El resultado fue obvio: no existían coincidencias. Por ejemplo, llamaban a contar que habían matado a dos campesinos en la vereda La Primavera de San Calixto y por la misma fecha el Ejército no reportaba combates en la zona.
"Ese trabajo me reiteró algo que de por sí ya sabía: siempre hay que creerle a la comunidad. Los campesinos no mienten". La furia de las gentes llegó a tal punto de que se realizaron audiencias improvisadas con la Fuerza Pública, escenarios en los que se tuvo que llamar a la calma para evitar una tragedia, en el que la misma comunidad, cansada de contar los muertos, pedía de maner furibunda que terminara la masacre.
"Recuerdo una que se hizo en el coliseo deportivo de El Tarra. Fue un momento tensionante. Llegaron tres coroneles y nos sentamos a escuchar una a una a las personas. El lugar estaba acordonado por el Ejército y tenía miedo de que una chispa de cualquiera de las partes causara una desgracia. El calor era insoportable, me quedé sola porque el personero local se fue, y tuve que moderar el espacio", recuerda Sánchez.
"—Doctora, ya es suficiente, decían los coroneles.
—No, hay que atender hasta el último reclamo".

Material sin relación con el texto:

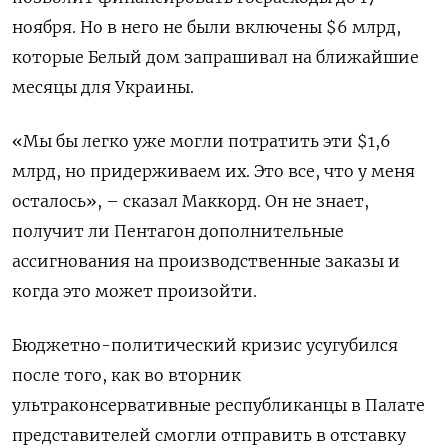
ноября. Но в него не были включены $6 млрд,
которые Белый дом запрашивал на ближайшие
месяцы для Украины.
«Мы бы легко уже могли потратить эти $1,6
млрд, но придерживаем их. Это все, что у меня
осталось», – сказал Маккорд. Он не знает,
получит ли Пентагон дополнительные
ассигнования на производственные заказы и
когда это может произойти.
Бюджетно-политический кризис усугубился
после того, как во вторник
ультраконсервативные республиканцы в Палате
представителей смогли отправить в отставку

Diana Sánchez ha trabajado durante años en la defensa de los derechos humanos de las comunidades más vulnerables del país
Ese día, del que Sánchez no recuerda la fecha exacta, solo que fue en octubre de 2007, la gente dejó salir todo su dolor, expulsó la rabia que tenía e hizo un llamado para que se abriera un espacio más formal en el que estuvieran presentes los altos mandos del Ejército. "Pensamos que después de eso iban a parar las ejecuciones, pero no".

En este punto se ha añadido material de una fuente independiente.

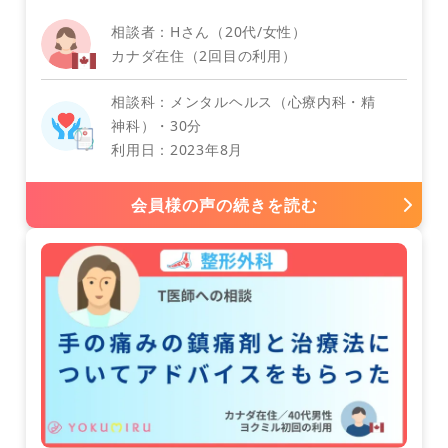
相談者：Hさん（20代/女性）
カナダ在住（2回目の利用）
相談科：メンタルヘルス（心療内科・精
神科）・30分
利用日：2023年8月
コロンビア
会員様の声の続きを読む
外科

Ya el 6 de diciembre del mismo año, en el auditorio de Ocaña, Norte de Santander, el General Paulino Coronado, comandante en ese entonces de la Brigada 30, estuvo en la audiencia pública. Desde ese instante los crímenes bajaron porque el Ejército se dio cuenta de que los estaban observando, de que la comunidad internacional estaba al tanto del tema y de que la situación se les había salido de las manos.
Pero eso desencadenó en otra estrategia para seguir respondiendo a las
demandas del Gobierno de Álvaro Uribe Vélez (2002-2010), que pedía a sangre y fuego resultados en el campo de batalla, a toda costa mostrar bajas.
"Se fueron hasta Soacha [municipio aledaño a Bogotá] para reclutar jóvenes y llevarlos hasta el Catatumbo y hacerlos pasar como guerrilleros. Ya no podían matar a campesinos, por lo tanto, el plan fue traer adolescentes del interior del país para continuar con este macabro accionar. Pero se equivocaron, pensaron que esos chicos no tenían doliente. De ahí nace la organización de las Madres de Soacha", cuenta Sánchez.
Lo sucedido hace unos días en la JEP es una luz para el esclarecimiento de la verdad, para comenzar un camino de justicia, reparación y no repetición, y para dejar atrás la política denominada body count —conteo de cuerpos—, que ejerció presiones en los militares para mostrar resultados en combate a toda costa y que desencadenó en uno de los episodios más sombríos en la historia reciente del país.